Veamos. Unos conocidos míos están metidos en el lío de organizar la boda de una hija y cada día me cuentan y no acaban. Cuando no es el vestido (de la novia, de la madrina, de los invitados?), que casi todos llevarán una sola vez aunque les cueste un ojo de la cara, es la movida de las tarjetas o de los coches de alta gama o de las flores o de las velas o de la música o de los regalitos? Todo sea por el honor de la familia. Cuelgo el teléfono después de una hora larga de terapia con mi amigo organizador de fastos nupciales y me voy a la consulta del médico especialista. Esa es otra. En la sala de espera, donde varios pacientes me miran torvamente para que no se me ocurra colarme, no tengo ánimo para echarle un vistazo a las revistas de alto contenido intelectual que hay sobre la mesa y dejo resbalar la mirada por las paredes. No queda un centímetro libre sin que lo cubran títulos, orlas y diplomas. Mi médico me hace saber silenciosamente que es de la promoción de 1990-1996 y en la foto advierto que de joven tenía una hermosa mata de pelo, lo que me tranquiliza porque quiere decir que se ha quedado calvo de tanto estudiar las enfermedades del estómago y que pondrá fin a mi úlcera sin dilación. Otros papelillos me informan de que hizo un cursillo en la Universidad de Barcelona (claro, una vez me contó que tuvo una novieta catalana), de que le certifican otro en Madison (no queda claro, si era on line) y hasta de que lo nombraron miembro de la sociedad de medicina interna de Ceuta. Bueno, veo que ha viajado mucho y que tiene amigos en todas partes, lo que es un consuelo.

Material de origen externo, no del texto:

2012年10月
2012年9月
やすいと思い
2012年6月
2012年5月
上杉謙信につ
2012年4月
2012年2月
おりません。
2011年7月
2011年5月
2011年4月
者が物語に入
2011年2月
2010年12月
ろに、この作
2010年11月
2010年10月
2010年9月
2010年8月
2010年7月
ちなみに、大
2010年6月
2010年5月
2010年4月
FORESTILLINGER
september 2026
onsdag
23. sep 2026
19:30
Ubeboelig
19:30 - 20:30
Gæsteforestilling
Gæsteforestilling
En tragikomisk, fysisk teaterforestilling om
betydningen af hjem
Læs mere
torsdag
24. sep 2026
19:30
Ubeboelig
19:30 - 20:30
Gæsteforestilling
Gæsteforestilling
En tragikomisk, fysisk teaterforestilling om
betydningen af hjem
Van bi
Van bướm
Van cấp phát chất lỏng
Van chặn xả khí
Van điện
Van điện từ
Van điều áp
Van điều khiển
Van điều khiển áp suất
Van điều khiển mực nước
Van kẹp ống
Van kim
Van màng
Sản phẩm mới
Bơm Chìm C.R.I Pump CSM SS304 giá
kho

Al salir de la consulta me apresuro a comprarme Estomaquín, un medicamento costosísimo que me acaba de recetar el especialista y cuya base es el carbonato ácido de sodio (no sé, pero ese nombre me suena de algo) y cuando me dirigía a un bar para tomármelo con un poco de agua, me para en seco un maratón que me impide cruzar la calle. Veo pasar a gente sudorosa que mira altivamente al frente proclamando la vergüenza de mi mala forma física por contraste. Son los dioses de nuestro tiempo, émulos de Aquiles el de los pies ligeros. Sus maillots multicolores rutilan al sol, sus calzones de fibra sintética no se arrugan jamás, cada uno lleva colgando extraños adminículos que recuerdan los brazaletes del gladiador, algunos incluso portan capas doradas. Es verdaderamente emocionante. Cuando los corredores pasan por fin, consigo cruzar la calle y veo un casal fallero abierto en el que entro para pedir un vaso de agua y tomarme cuanto antes mi medicina. Lo primero con lo que me topo es un cuadro de honor de la comisión en el que se pormenorizan los títulos de presidente, vicepresidentes, secretario, tesorero, contador, delegado de infantiles y así una docena de nombres junto con las distinciones de que han sido acreedores. Amedrentado, salgo por piernas.

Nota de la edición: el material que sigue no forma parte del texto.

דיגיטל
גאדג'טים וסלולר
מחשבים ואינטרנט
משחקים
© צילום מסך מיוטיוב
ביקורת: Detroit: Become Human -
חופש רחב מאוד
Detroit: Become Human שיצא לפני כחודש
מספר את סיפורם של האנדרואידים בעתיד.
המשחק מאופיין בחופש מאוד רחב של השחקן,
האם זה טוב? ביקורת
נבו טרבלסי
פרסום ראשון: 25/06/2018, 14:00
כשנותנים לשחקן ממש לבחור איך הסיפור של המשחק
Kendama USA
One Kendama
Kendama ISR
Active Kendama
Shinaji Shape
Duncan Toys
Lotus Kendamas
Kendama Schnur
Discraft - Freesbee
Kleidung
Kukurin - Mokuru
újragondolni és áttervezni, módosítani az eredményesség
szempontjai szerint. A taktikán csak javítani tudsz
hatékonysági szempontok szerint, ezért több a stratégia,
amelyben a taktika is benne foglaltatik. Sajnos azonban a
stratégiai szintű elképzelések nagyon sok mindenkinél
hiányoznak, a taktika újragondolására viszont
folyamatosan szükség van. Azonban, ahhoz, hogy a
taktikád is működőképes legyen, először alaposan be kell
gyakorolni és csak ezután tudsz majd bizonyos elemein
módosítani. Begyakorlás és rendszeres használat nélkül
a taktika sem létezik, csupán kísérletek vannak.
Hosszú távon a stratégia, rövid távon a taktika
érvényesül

Para qué seguir. Está en la mente de todos el sabio refrán dime de qué presumes y te diré de qué careces. Bueno, pues los políticos presumen de másters; las familias, de posibles; los médicos, de diplomas; los corredores, de atrezzo; y los falleros, de cargo. Qué le vamos a hacer, el ser humano es así. Todo tiene un inconfundible tufillo de quiero y no puedo.